EfficientNet builds on MobileNet's MBConv blocks (inverted residual with squeeze-excitation) and adds compound scaling. Rather than independently scaling depth, width, or resolution, EfficientNet uses fixed scaling coefficients that scale all three together. The base model (B0) is found via neural architecture search, and larger variants (B1-B7) are derived by applying increasing compound scaling factors.
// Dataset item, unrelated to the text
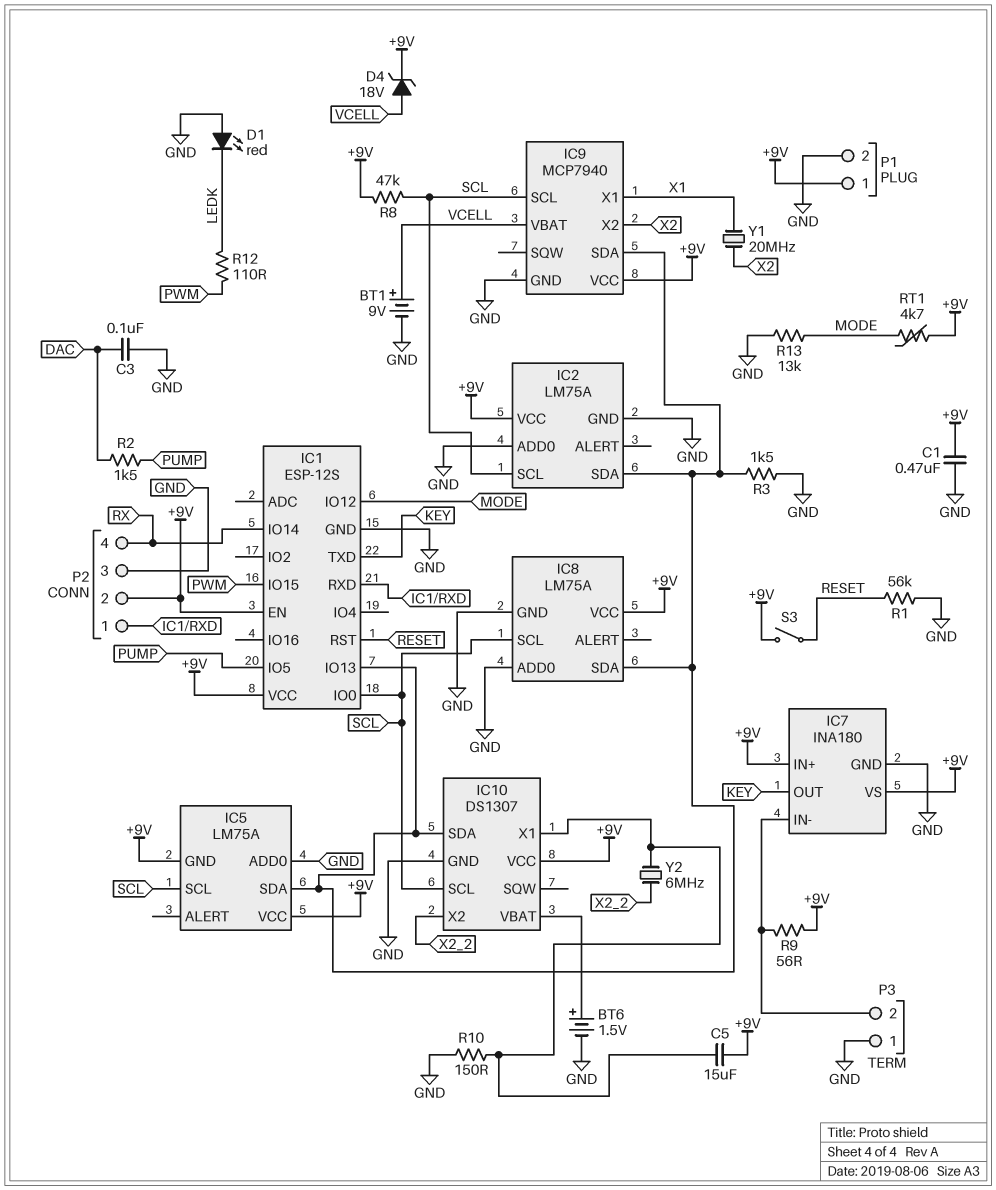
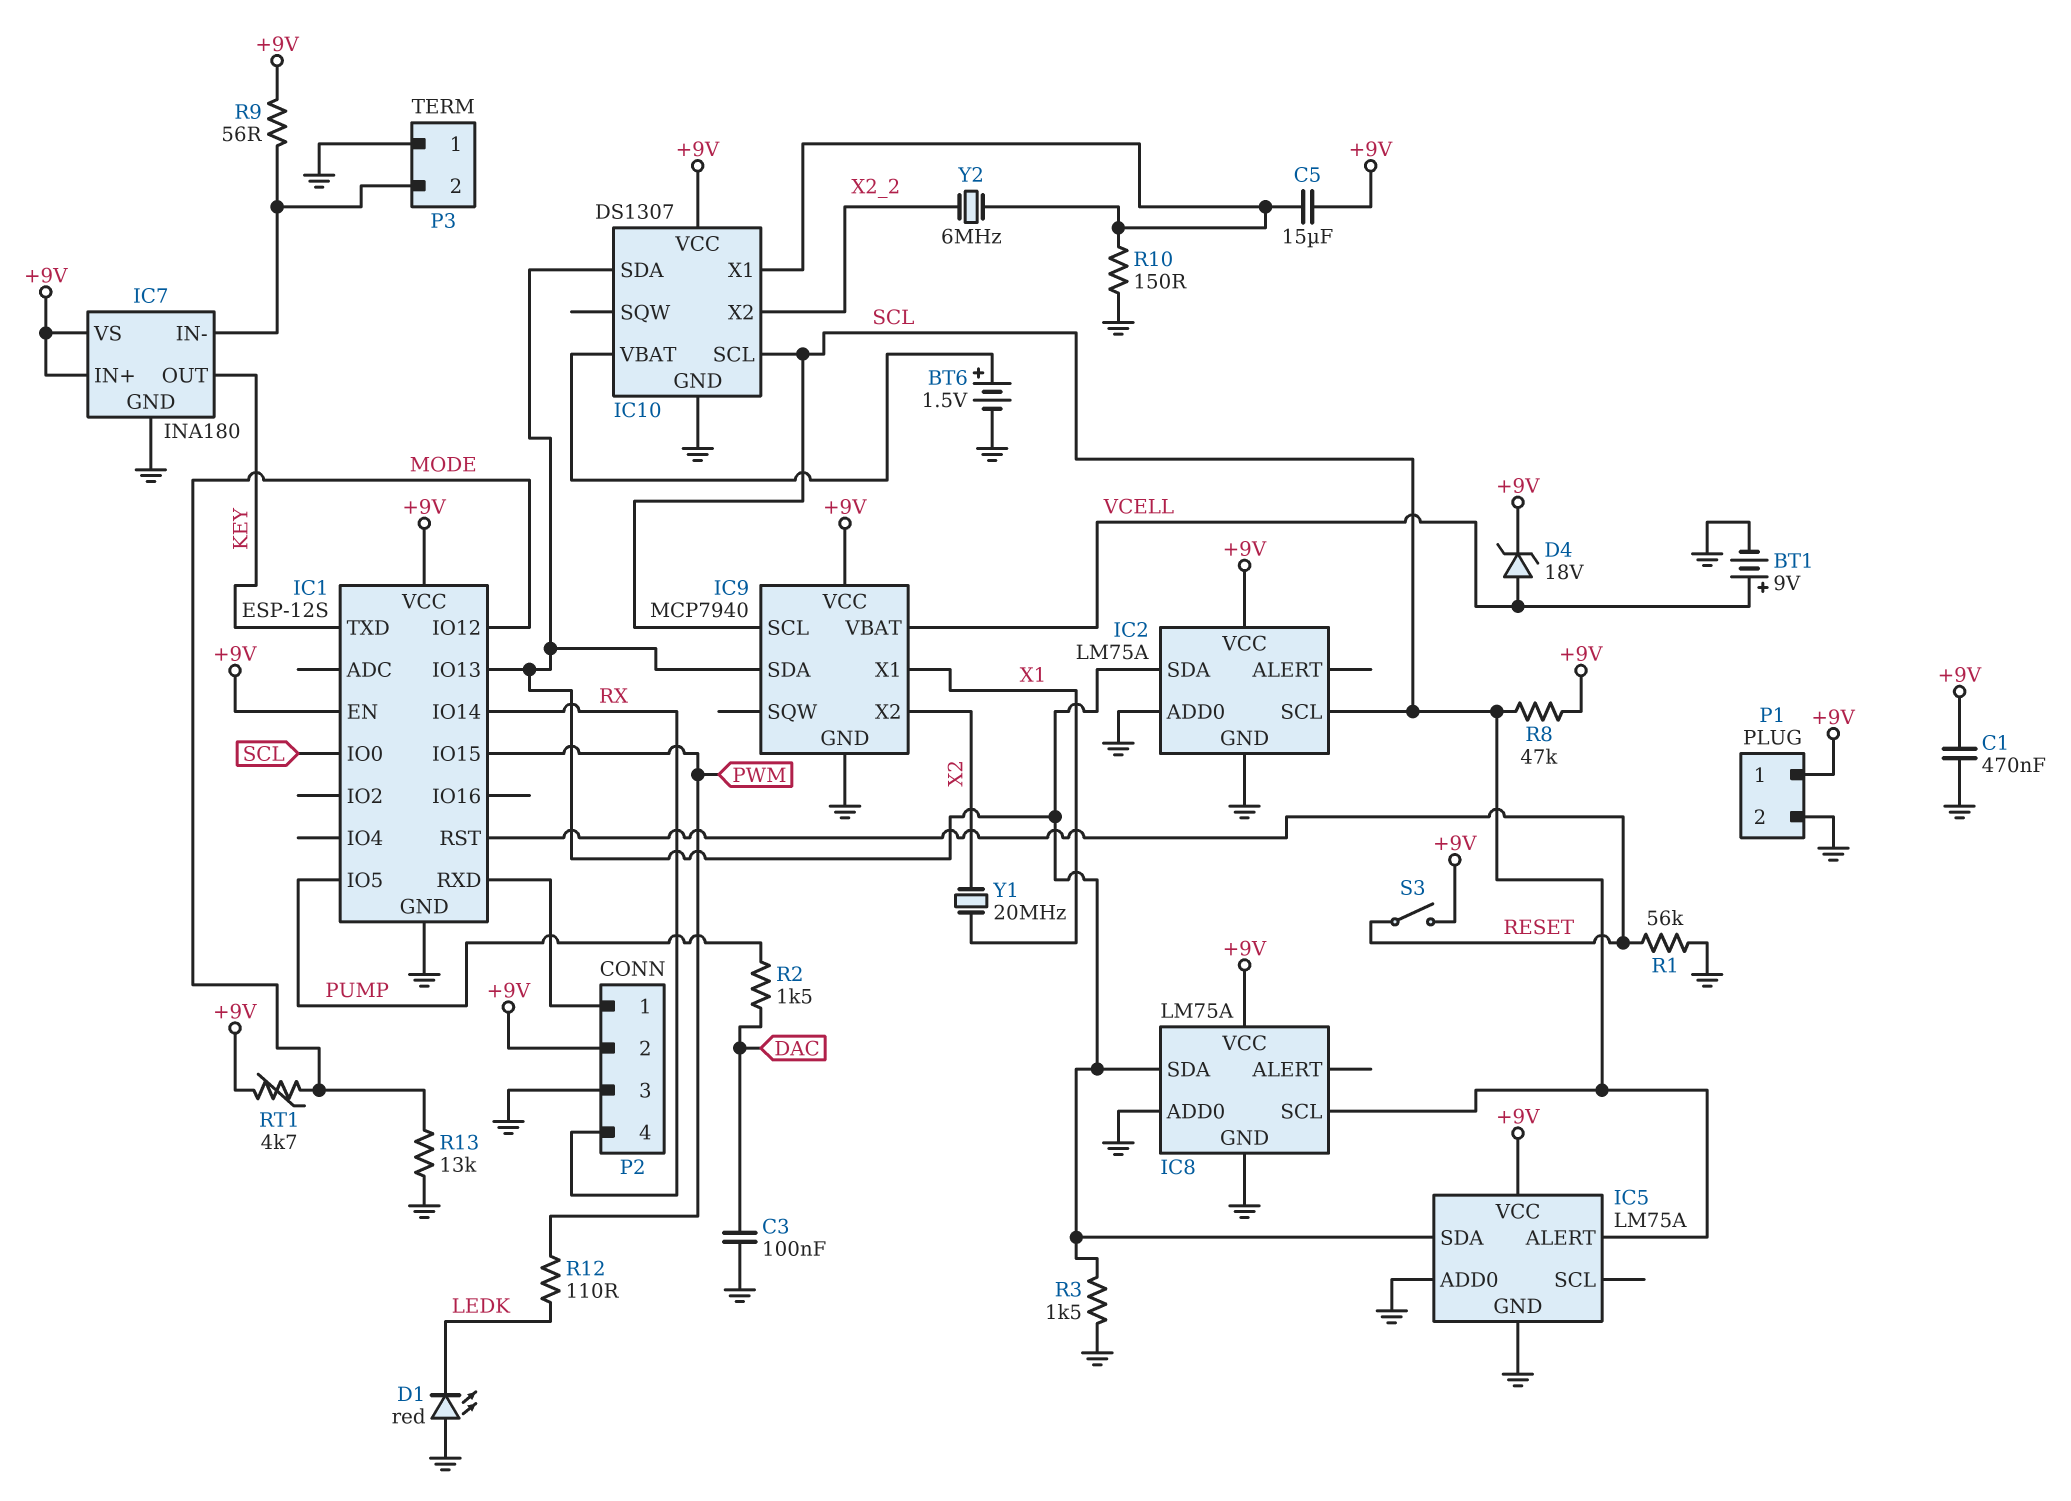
IC5 pin ALERT: none -> SCL
IC5 pin GND: +9V -> GND
IC5 pin SCL: SCL -> none

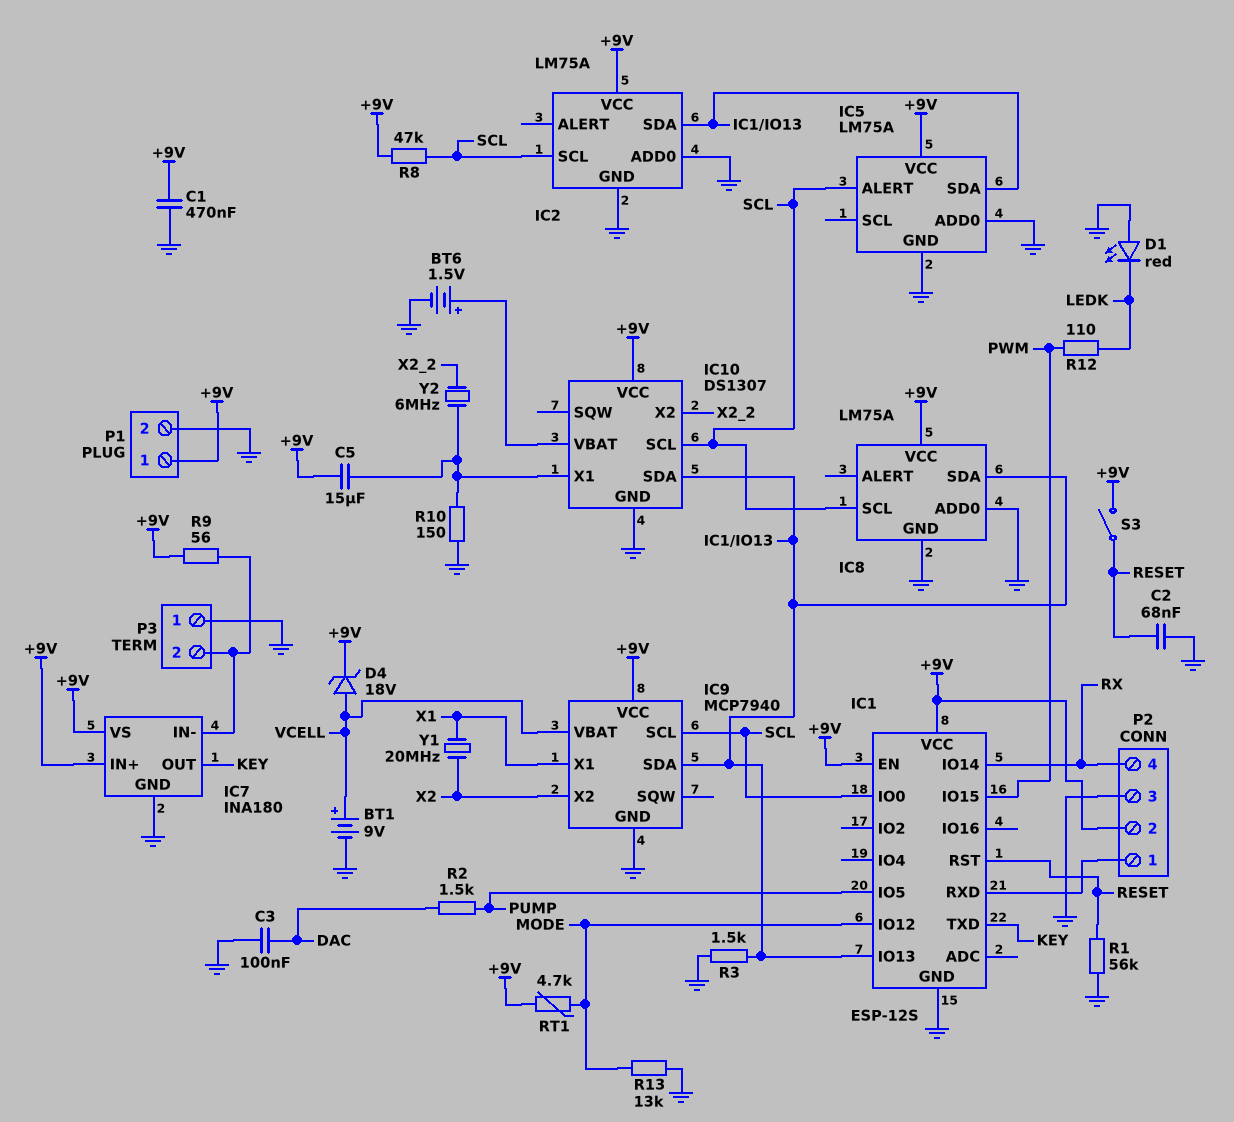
C2: none -> 68nF (GND, RESET)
In Edifice, the `depth_multiplier` and `width_multiplier` parameters control this scaling.

## Complexity Comparison

| Module | Param Efficiency | Compute Efficiency | Receptive Field | Typical Depth | Hardware Optimization |
|--------|-----------------|-------------------|-----------------|---------------|---------------------|
| Conv | Baseline | Baseline | Linear in depth | 3-10 layers | Excellent (cuDNN) |
| ResNet | Moderate (bottleneck helps) | Moderate | Linear in depth | 18-152 layers | Excellent |
| DenseNet | High (feature reuse) | Moderate (concat cost) | Linear in depth | 121-264 layers | Good |
| TCN | Moderate | Good (parallelizable) | Exponential (dilation) | 4-10 blocks | Good |
| MobileNet | Very high | Very high (depthwise sep.) | Linear in depth | 13-17 layers | Optimized for mobile |
| EfficientNet | Highest (compound scaled) | Highest (NAS-optimized) | Compound-scaled | Scaled by depth_mult | Good (SE overhead) |

## Module Reference

- `Edifice.Convolutional.Conv` -- Generic Conv1D/Conv2D building blocks with configurable kernels, batch normalization, activation, dropout, and optional max/avg pooling.
- `Edifice.Convolutional.ResNet` -- Residual networks with both standard residual blocks (2 convolutions) and bottleneck blocks (1x1, 3x3, 1x1); supports ResNet-18 through ResNet-152.
- `Edifice.Convolutional.DenseNet` -- Dense blocks where each layer receives all prior feature maps via concatenation; transition layers with compression and spatial downsampling.
- `Edifice.Convolutional.TCN` -- Temporal Convolutional Network with dilated causal convolutions, exponentially growing receptive fields, and residual blocks; includes receptive field calculation utilities.
- `Edifice.Convolutional.MobileNet` -- Depthwise separable convolution blocks with width multiplier for scaling; uses ReLU6 activation by default for mobile quantization.
- `Edifice.Convolutional.EfficientNet` -- Compound-scaled architecture with MBConv inverted residual blocks, squeeze-excitation attention, and configurable depth/width multipliers.

## Cross-References

- **vision_architectures.md** -- ConvNeXt modernizes this family's design patterns with transformer-era techniques (LayerNorm, GELU, inverted bottleneck); it lives in the Vision family but is spiritually a successor to ResNet.
- **state_space_models.md** -- H3 and similar state-space models use short depthwise convolutions as a component, connecting to the efficiency techniques pioneered by MobileNet.
- **recurrent_networks.md** -- TCN provides a direct alternative to RNNs for sequence modeling; benchmark comparisons typically show TCNs matching or exceeding LSTMs on many tasks while being fully parallelizable.

## Further Reading

1. He et al., "Deep Residual Learning for Image Recognition" (CVPR 2016) -- introduces skip connections and the residual learning framework.
2. Huang et al., "Densely Connected Convolutional Networks" (CVPR 2017) -- dense connectivity for feature reuse and parameter efficiency.
3. Bai et al., "An Empirical Evaluation of Generic Convolutional and Recurrent Networks for Sequence Modeling" (2018) -- demonstrates TCN competitiveness with RNNs.
4. Howard et al., "MobileNets: Efficient Convolutional Neural Networks for Mobile Vision Applications" (2017) -- depthwise separable convolutions for efficient inference.
5. Tan and Le, "EfficientNet: Rethinking Model Scaling for Convolutional Neural Networks" (ICML 2019) -- compound scaling method for balanced network scaling.